Trained students have started to make their way into the community, with their paper, pen and calculator on hand to start conducting water audits in local business. Six of the students graduated to become Water Champions interns, ready to take up the charge of water conservation in their community. With their newfound knowledge about how to perform a water audit, the interns, with a set of water use criteria, selected several local businesses to reach out to and encourage to participate in the water conservation challenge, which includes a free water audit performed by the interns, water use report with water conservation recommendations, and installation of selected water efficient upgrades based on the recommendations. Using the criteria, the interns selected Fourth Street Café, a small local eatery, conveniently located down the road from the high school, and The Flanders, prominent local hotel, which just so happens to host the Ocean City High School prom.
The interns were split up, with the hopes to divide and conquer both locations in one after school outing. Fourth Street Café turned out to already have a strong water conservation ethos, being both economical and environmentally beneficial to the cafe, many water efficient fixtures were already installed. With smart and conservation minded practices in place, such as this innovative strategy of placing unused ice into one of the dishwashing sinks at the end of the day so that by the next morning the sink will already be half filled with the melted ice – students are going to be hard pressed to think of additional ways for the café to become a Water Champion restaurant!

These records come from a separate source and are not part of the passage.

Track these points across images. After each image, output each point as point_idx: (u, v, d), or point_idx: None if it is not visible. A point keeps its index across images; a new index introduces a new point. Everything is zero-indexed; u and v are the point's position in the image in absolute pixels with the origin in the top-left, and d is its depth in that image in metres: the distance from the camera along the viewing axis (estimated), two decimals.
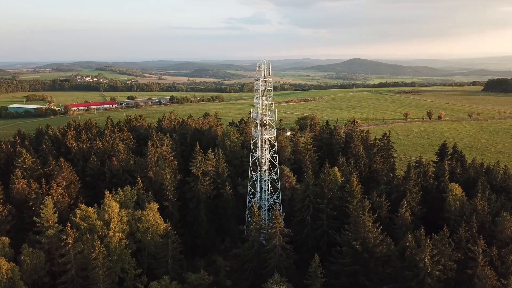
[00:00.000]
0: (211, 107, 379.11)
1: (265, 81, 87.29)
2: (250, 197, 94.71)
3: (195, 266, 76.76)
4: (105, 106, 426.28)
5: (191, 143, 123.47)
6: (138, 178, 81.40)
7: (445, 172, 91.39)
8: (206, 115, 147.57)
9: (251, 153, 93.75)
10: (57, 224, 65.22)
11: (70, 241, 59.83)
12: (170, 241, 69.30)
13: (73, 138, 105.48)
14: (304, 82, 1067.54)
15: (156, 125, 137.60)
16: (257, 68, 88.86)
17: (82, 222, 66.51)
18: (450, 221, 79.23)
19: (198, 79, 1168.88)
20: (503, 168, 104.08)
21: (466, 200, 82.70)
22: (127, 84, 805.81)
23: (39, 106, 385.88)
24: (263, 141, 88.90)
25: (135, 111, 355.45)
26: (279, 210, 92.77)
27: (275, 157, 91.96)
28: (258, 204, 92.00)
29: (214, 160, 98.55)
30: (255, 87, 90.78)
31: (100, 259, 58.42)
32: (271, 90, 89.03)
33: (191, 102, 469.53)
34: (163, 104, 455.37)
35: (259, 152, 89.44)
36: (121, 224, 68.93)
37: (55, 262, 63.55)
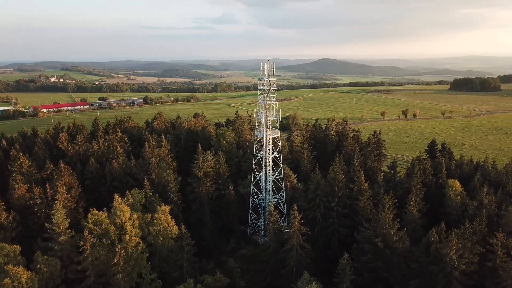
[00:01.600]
0: (187, 107, 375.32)
1: (269, 80, 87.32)
2: (254, 197, 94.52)
3: (201, 268, 75.95)
4: (76, 107, 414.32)
5: (185, 144, 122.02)
6: (146, 180, 79.71)
7: (443, 168, 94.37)
8: (197, 115, 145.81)
9: (254, 153, 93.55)
10: (69, 230, 62.95)
11: (88, 247, 57.86)
12: (184, 243, 68.25)
13: (66, 141, 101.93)
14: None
15: (145, 126, 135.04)
16: (261, 67, 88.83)
17: (95, 227, 64.44)
18: (452, 216, 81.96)
19: (168, 79, 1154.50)
20: (491, 164, 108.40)
21: (465, 195, 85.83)
22: (95, 84, 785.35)
23: (6, 108, 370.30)
24: (268, 141, 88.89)
25: (109, 112, 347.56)
26: (282, 209, 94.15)
27: (279, 157, 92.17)
28: (263, 204, 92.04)
29: (213, 161, 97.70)
30: (258, 87, 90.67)
31: (121, 264, 56.84)
32: (275, 90, 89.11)
33: (165, 102, 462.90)
34: (137, 105, 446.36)
35: (264, 152, 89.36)
36: (133, 228, 67.35)
37: (69, 269, 61.25)
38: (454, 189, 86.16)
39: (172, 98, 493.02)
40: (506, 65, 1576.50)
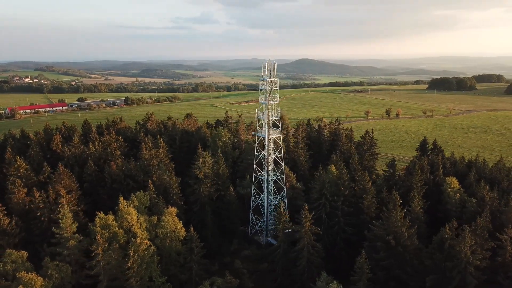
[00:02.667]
0: (170, 108, 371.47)
1: (271, 81, 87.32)
2: (255, 197, 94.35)
3: (206, 270, 75.24)
4: (54, 108, 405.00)
5: (180, 145, 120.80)
6: (150, 183, 78.45)
7: (439, 166, 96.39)
8: (189, 116, 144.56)
9: (255, 153, 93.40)
10: (77, 234, 61.40)
11: (100, 251, 56.56)
12: (194, 245, 67.57)
13: (60, 143, 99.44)
14: (255, 82, 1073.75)
15: (136, 127, 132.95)
16: (263, 68, 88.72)
17: (103, 231, 62.99)
18: (451, 213, 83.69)
19: (147, 80, 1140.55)
20: (482, 161, 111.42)
21: (463, 192, 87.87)
22: (72, 85, 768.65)
23: None
24: (270, 141, 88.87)
25: (90, 114, 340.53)
26: (284, 209, 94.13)
27: (280, 157, 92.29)
28: (265, 205, 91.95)
29: (211, 162, 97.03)
30: (260, 87, 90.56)
31: (135, 268, 55.80)
32: (277, 90, 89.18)
33: (146, 103, 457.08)
34: (118, 105, 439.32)
35: (266, 152, 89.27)
36: (141, 230, 66.18)
37: (79, 274, 59.74)
38: (452, 186, 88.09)
39: (153, 99, 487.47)
40: (478, 65, 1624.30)
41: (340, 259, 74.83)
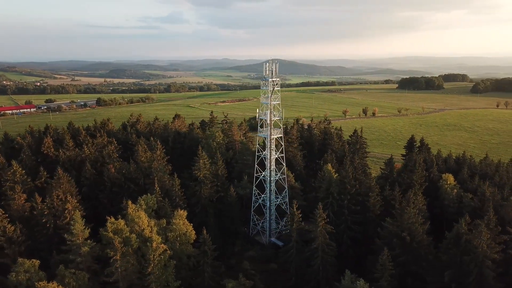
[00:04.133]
0: (145, 108, 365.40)
1: (273, 81, 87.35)
2: (257, 198, 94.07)
3: (216, 272, 74.48)
4: (22, 110, 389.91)
5: (172, 146, 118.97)
6: (156, 185, 76.81)
7: (434, 163, 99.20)
8: (177, 117, 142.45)
9: (256, 153, 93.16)
10: (90, 241, 59.34)
11: (118, 257, 54.86)
12: (207, 248, 66.66)
13: (52, 146, 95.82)
14: (227, 82, 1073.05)
15: (128, 129, 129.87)
16: (264, 68, 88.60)
17: (115, 236, 61.10)
18: (449, 209, 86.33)
19: (115, 80, 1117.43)
20: (469, 158, 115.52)
21: (459, 188, 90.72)
22: (37, 86, 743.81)
23: None
24: (272, 141, 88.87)
25: (61, 116, 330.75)
26: (285, 209, 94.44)
27: (281, 156, 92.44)
28: (268, 205, 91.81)
29: (208, 163, 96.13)
30: (261, 87, 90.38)
31: (156, 273, 54.48)
32: (278, 90, 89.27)
33: (119, 104, 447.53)
34: (90, 107, 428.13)
35: (268, 151, 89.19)
36: (153, 234, 64.72)
37: (92, 281, 57.70)
38: (448, 182, 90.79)
39: (126, 100, 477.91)
40: (443, 65, 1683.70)
41: (347, 257, 75.65)
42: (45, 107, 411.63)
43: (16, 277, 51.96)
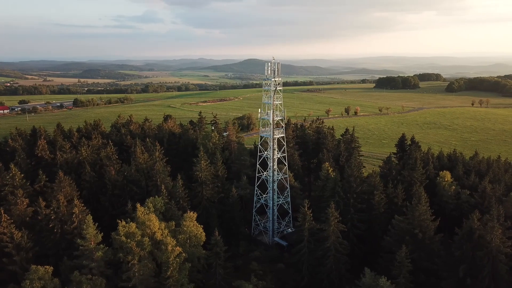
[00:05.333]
0: (125, 109, 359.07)
1: (275, 80, 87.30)
2: (259, 198, 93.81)
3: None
4: None
5: (167, 147, 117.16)
6: (163, 187, 75.51)
7: (430, 161, 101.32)
8: (169, 117, 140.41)
9: (258, 153, 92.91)
10: (103, 245, 57.73)
11: (136, 261, 53.61)
12: (219, 249, 66.00)
13: (46, 149, 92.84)
14: (204, 82, 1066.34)
15: (122, 130, 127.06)
16: (266, 67, 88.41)
17: (128, 240, 59.70)
18: (447, 205, 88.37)
19: (90, 80, 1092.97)
20: (460, 155, 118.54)
21: (456, 184, 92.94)
22: (8, 86, 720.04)
23: None
24: (274, 141, 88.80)
25: (38, 117, 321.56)
26: (287, 209, 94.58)
27: (283, 156, 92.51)
28: (271, 205, 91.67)
29: (206, 164, 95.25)
30: (263, 87, 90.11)
31: (176, 277, 53.52)
32: (281, 90, 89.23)
33: (97, 104, 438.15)
34: (66, 108, 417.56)
35: (271, 151, 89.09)
36: (164, 237, 63.59)
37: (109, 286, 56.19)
38: (446, 179, 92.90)
39: (104, 100, 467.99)
40: (415, 64, 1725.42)
41: (353, 255, 76.33)
42: (19, 108, 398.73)
43: (31, 285, 50.05)
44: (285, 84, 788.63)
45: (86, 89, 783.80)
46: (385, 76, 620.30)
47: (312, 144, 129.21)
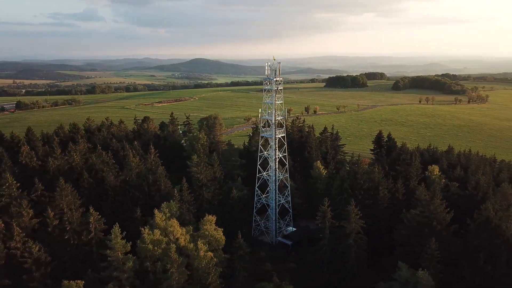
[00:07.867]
0: (76, 112, 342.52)
1: (276, 80, 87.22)
2: (259, 198, 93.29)
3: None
4: None
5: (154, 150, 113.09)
6: (175, 191, 72.80)
7: (416, 156, 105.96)
8: (147, 119, 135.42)
9: (259, 153, 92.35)
10: (130, 255, 54.72)
11: (175, 270, 51.32)
12: (243, 252, 64.96)
13: (28, 155, 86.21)
14: (151, 82, 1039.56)
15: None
16: (266, 67, 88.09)
17: (155, 248, 57.08)
18: None
19: (26, 81, 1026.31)
20: (437, 150, 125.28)
21: (444, 178, 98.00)
22: None
23: None
24: (276, 141, 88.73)
25: None
26: (289, 207, 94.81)
27: (284, 156, 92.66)
28: (273, 205, 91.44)
29: (205, 166, 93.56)
30: (264, 87, 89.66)
31: (217, 282, 51.93)
32: (282, 90, 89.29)
33: (43, 107, 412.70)
34: (8, 111, 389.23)
35: (273, 151, 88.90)
36: (188, 243, 61.53)
37: None
38: (435, 173, 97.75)
39: (50, 102, 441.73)
40: (357, 64, 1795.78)
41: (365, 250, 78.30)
42: None
43: None
44: (236, 84, 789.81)
45: (24, 90, 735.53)
46: (334, 76, 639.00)
47: (296, 143, 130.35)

Though current regulations have reduced toilet water use significantly (for all new replacement toilets tank to be 1.6 gallon per flush), more efficient WaterSense®-certified toilets with a 1.28 gallon per flush tank could allow Fourth Street Café to be on their way to become a Water Champion of their community. The Café deserve kudos for their environmentally friendly consumer behavior – in addition to water conservation, they also use beeswax coated paper straws, in lieu of plastic straws!
Finishing up the Café lickety-split, the interns working there joined efforts with the remainder working on The Flanders water audit. The Flanders is not just a hotel, but houses a restaurant inside (hum… could an upgrade of their current 1.5 gallon per minute pre-rinse spray values to a new water efficient 1.28 gallon per minute be in their near future, we will have to see the results of the audit), with multiple hotel rooms on the above floors. Interns had to visit several types rooms check out the fixtures installed. First their higher-end rooms, which were basically small apartments – with several bedrooms, a living room, and their own kitchen! Interns had to investigate each fixture to find labeling which included the fixtures water usage rate. Next up the interns visited the hotel event center, which was going to be host to the Ocean City High school prom that very Saturday! This section of the hotel is quite old; this was certainly reflected in the bathroom fixtures, which were definitely not water efficient – including some very oddly-shaped old urinals. Lastly, the hotel’s outdoor water use was assessed, identifying a small landscaped area out front with both sprinklers and drip irrigation.
The intern’s works is not done yet – the group will need to analyze the data from the two water audits, assign appropriate recommendations for each business, and determine which fixtures would save the most in water use and present these findings to Fourth Street Café and Flanders. The business selected upgrads will be tracked all summer with the assessment of water use change after the upgrade. In the fall, interns will again interview the two businesses, collecting information on the new fixtures functioning and efficiency and other water conservation behavior changes completed. Using the collected data, interns will be tasked with creating case studies for the two businesses that can be used challenge other businesses to take the Water Champion challenge. More outreach, more water audit and hopefully a more water wise Ocean City!
The next step however will be to present their findings to the Ocean City Board of Education next Wednesday, where the interns will talk about what they’ve learned and their recommendations for how the school can be more water efficient – including where they think the school should spend the grant money to get the most water savings. We want to make sure that the school itself is ‘walking the walk’ by being a model of water efficiency to the community!